### Problem description
Would you write out all of the entries below, exactly as they stand?

### Supplied data
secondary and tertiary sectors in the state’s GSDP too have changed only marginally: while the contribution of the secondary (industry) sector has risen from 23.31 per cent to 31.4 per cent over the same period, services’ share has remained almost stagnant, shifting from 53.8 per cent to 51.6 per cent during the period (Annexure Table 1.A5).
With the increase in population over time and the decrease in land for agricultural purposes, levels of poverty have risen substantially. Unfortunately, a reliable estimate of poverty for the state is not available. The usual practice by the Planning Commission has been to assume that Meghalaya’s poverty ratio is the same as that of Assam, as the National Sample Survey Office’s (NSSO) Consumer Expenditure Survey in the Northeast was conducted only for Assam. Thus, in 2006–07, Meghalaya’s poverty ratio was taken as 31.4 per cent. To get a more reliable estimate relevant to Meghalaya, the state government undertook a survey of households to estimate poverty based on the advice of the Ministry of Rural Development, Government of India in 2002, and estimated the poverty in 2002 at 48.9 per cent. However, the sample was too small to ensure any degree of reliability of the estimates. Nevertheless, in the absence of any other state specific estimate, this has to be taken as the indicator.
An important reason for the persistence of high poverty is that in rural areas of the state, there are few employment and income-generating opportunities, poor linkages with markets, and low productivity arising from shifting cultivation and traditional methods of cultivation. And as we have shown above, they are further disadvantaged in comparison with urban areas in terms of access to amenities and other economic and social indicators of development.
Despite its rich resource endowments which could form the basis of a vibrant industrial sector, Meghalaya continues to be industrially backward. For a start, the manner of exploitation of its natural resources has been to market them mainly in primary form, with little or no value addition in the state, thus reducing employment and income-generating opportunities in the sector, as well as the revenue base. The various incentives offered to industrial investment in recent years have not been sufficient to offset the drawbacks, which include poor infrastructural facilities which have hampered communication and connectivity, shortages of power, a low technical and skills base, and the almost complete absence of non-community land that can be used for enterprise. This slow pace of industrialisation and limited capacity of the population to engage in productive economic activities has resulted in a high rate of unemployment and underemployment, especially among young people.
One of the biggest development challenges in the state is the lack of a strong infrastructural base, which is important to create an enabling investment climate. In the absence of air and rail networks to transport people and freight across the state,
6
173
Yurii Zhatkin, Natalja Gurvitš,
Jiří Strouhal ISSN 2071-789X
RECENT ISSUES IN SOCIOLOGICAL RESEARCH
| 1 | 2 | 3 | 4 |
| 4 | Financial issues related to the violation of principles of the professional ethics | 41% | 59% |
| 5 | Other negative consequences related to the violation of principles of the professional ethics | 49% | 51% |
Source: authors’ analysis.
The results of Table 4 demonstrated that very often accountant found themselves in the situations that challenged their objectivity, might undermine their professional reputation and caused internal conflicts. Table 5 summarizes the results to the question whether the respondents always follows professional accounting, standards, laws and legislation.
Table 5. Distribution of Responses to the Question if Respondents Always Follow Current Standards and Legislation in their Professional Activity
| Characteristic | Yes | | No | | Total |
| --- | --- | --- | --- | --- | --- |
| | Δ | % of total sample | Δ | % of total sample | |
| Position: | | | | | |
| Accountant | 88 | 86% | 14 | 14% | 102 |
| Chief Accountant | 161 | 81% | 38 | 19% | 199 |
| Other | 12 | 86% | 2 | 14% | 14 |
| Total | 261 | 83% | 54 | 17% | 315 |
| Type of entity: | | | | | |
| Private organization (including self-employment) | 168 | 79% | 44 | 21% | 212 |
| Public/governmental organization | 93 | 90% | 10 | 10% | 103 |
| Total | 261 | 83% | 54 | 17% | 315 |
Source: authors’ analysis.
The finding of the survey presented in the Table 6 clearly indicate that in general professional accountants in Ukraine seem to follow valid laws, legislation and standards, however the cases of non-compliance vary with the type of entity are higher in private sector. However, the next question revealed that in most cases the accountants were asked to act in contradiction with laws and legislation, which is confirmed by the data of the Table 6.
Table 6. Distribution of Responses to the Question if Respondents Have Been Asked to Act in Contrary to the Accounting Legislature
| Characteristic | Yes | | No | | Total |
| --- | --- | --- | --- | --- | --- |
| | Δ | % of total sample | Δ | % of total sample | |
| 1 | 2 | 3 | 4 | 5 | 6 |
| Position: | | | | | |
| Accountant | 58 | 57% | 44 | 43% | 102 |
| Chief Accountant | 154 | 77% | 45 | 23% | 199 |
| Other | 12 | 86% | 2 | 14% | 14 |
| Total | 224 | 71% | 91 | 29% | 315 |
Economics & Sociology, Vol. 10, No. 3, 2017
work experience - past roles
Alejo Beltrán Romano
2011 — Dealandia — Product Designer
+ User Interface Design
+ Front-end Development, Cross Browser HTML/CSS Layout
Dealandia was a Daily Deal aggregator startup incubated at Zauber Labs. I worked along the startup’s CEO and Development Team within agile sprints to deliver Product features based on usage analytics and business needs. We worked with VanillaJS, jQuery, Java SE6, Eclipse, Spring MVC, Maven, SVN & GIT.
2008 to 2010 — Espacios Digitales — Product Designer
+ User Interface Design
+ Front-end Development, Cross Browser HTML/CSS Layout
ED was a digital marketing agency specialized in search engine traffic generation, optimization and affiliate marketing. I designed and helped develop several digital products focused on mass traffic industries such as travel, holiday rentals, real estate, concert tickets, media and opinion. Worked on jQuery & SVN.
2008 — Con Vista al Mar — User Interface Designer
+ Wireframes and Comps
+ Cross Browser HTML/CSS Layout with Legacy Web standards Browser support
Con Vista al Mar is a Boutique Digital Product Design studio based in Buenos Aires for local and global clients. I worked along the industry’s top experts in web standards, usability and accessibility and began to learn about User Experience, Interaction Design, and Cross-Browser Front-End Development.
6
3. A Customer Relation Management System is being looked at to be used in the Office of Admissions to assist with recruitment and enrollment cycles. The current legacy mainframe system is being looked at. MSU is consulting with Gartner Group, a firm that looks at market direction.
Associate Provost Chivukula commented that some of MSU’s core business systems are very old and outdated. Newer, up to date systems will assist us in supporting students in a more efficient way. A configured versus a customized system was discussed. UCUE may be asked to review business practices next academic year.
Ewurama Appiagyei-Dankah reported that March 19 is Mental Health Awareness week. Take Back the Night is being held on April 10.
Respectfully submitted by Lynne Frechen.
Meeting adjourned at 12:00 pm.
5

### Result of this task
secondary and tertiary sectors in the state’s GSDP too have changed only marginally: while the contribution of the secondary (industry) sector has risen from 23.31 per cent to 31.4 per cent over the same period, services’ share has remained almost stagnant, shifting from 53.8 per cent to 51.6 per cent during the period (Annexure Table 1.A5).
With the increase in population over time and the decrease in land for agricultural purposes, levels of poverty have risen substantially. Unfortunately, a reliable estimate of poverty for the state is not available. The usual practice by the Planning Commission has been to assume that Meghalaya’s poverty ratio is the same as that of Assam, as the National Sample Survey Office’s (NSSO) Consumer Expenditure Survey in the Northeast was conducted only for Assam. Thus, in 2006–07, Meghalaya’s poverty ratio was taken as 31.4 per cent. To get a more reliable estimate relevant to Meghalaya, the state government undertook a survey of households to estimate poverty based on the advice of the Ministry of Rural Development, Government of India in 2002, and estimated the poverty in 2002 at 48.9 per cent. However, the sample was too small to ensure any degree of reliability of the estimates. Nevertheless, in the absence of any other state specific estimate, this has to be taken as the indicator.
An important reason for the persistence of high poverty is that in rural areas of the state, there are few employment and income-generating opportunities, poor linkages with markets, and low productivity arising from shifting cultivation and traditional methods of cultivation. And as we have shown above, they are further disadvantaged in comparison with urban areas in terms of access to amenities and other economic and social indicators of development.
Despite its rich resource endowments which could form the basis of a vibrant industrial sector, Meghalaya continues to be industrially backward. For a start, the manner of exploitation of its natural resources has been to market them mainly in primary form, with little or no value addition in the state, thus reducing employment and income-generating opportunities in the sector, as well as the revenue base. The various incentives offered to industrial investment in recent years have not been sufficient to offset the drawbacks, which include poor infrastructural facilities which have hampered communication and connectivity, shortages of power, a low technical and skills base, and the almost complete absence of non-community land that can be used for enterprise. This slow pace of industrialisation and limited capacity of the population to engage in productive economic activities has resulted in a high rate of unemployment and underemployment, especially among young people.
One of the biggest development challenges in the state is the lack of a strong infrastructural base, which is important to create an enabling investment climate. In the absence of air and rail networks to transport people and freight across the state,
6
173
Yurii Zhatkin, Natalja Gurvitš,
Jiří Strouhal ISSN 2071-789X
RECENT ISSUES IN SOCIOLOGICAL RESEARCH
| 1 | 2 | 3 | 4 |
| 4 | Financial issues related to the violation of principles of the professional ethics | 41% | 59% |
| 5 | Other negative consequences related to the violation of principles of the professional ethics | 49% | 51% |
Source: authors’ analysis.
The results of Table 4 demonstrated that very often accountant found themselves in the situations that challenged their objectivity, might undermine their professional reputation and caused internal conflicts. Table 5 summarizes the results to the question whether the respondents always follows professional accounting, standards, laws and legislation.
Table 5. Distribution of Responses to the Question if Respondents Always Follow Current Standards and Legislation in their Professional Activity
| Characteristic | Yes | | No | | Total |
| --- | --- | --- | --- | --- | --- |
| | Δ | % of total sample | Δ | % of total sample | |
| Position: | | | | | |
| Accountant | 88 | 86% | 14 | 14% | 102 |
| Chief Accountant | 161 | 81% | 38 | 19% | 199 |
| Other | 12 | 86% | 2 | 14% | 14 |
| Total | 261 | 83% | 54 | 17% | 315 |
| Type of entity: | | | | | |
| Private organization (including self-employment) | 168 | 79% | 44 | 21% | 212 |
| Public/governmental organization | 93 | 90% | 10 | 10% | 103 |
| Total | 261 | 83% | 54 | 17% | 315 |
Source: authors’ analysis.
The finding of the survey presented in the Table 6 clearly indicate that in general professional accountants in Ukraine seem to follow valid laws, legislation and standards, however the cases of non-compliance vary with the type of entity are higher in private sector. However, the next question revealed that in most cases the accountants were asked to act in contradiction with laws and legislation, which is confirmed by the data of the Table 6.
Table 6. Distribution of Responses to the Question if Respondents Have Been Asked to Act in Contrary to the Accounting Legislature
| Characteristic | Yes | | No | | Total |
| --- | --- | --- | --- | --- | --- |
| | Δ | % of total sample | Δ | % of total sample | |
| 1 | 2 | 3 | 4 | 5 | 6 |
| Position: | | | | | |
| Accountant | 58 | 57% | 44 | 43% | 102 |
| Chief Accountant | 154 | 77% | 45 | 23% | 199 |
| Other | 12 | 86% | 2 | 14% | 14 |
| Total | 224 | 71% | 91 | 29% | 315 |
Economics & Sociology, Vol. 10, No. 3, 2017
work experience - past roles
Alejo Beltrán Romano
2011 — Dealandia — Product Designer
+ User Interface Design
+ Front-end Development, Cross Browser HTML/CSS Layout
Dealandia was a Daily Deal aggregator startup incubated at Zauber Labs. I worked along the startup’s CEO and Development Team within agile sprints to deliver Product features based on usage analytics and business needs. We worked with VanillaJS, jQuery, Java SE6, Eclipse, Spring MVC, Maven, SVN & GIT.
2008 to 2010 — Espacios Digitales — Product Designer
+ User Interface Design
+ Front-end Development, Cross Browser HTML/CSS Layout
ED was a digital marketing agency specialized in search engine traffic generation, optimization and affiliate marketing. I designed and helped develop several digital products focused on mass traffic industries such as travel, holiday rentals, real estate, concert tickets, media and opinion. Worked on jQuery & SVN.
2008 — Con Vista al Mar — User Interface Designer
+ Wireframes and Comps
+ Cross Browser HTML/CSS Layout with Legacy Web standards Browser support
Con Vista al Mar is a Boutique Digital Product Design studio based in Buenos Aires for local and global clients. I worked along the industry’s top experts in web standards, usability and accessibility and began to learn about User Experience, Interaction Design, and Cross-Browser Front-End Development.
6
3. A Customer Relation Management System is being looked at to be used in the Office of Admissions to assist with recruitment and enrollment cycles. The current legacy mainframe system is being looked at. MSU is consulting with Gartner Group, a firm that looks at market direction.
Associate Provost Chivukula commented that some of MSU’s core business systems are very old and outdated. Newer, up to date systems will assist us in supporting students in a more efficient way. A configured versus a customized system was discussed. UCUE may be asked to review business practices next academic year.
Ewurama Appiagyei-Dankah reported that March 19 is Mental Health Awareness week. Take Back the Night is being held on April 10.
Respectfully submitted by Lynne Frechen.
Meeting adjourned at 12:00 pm.
5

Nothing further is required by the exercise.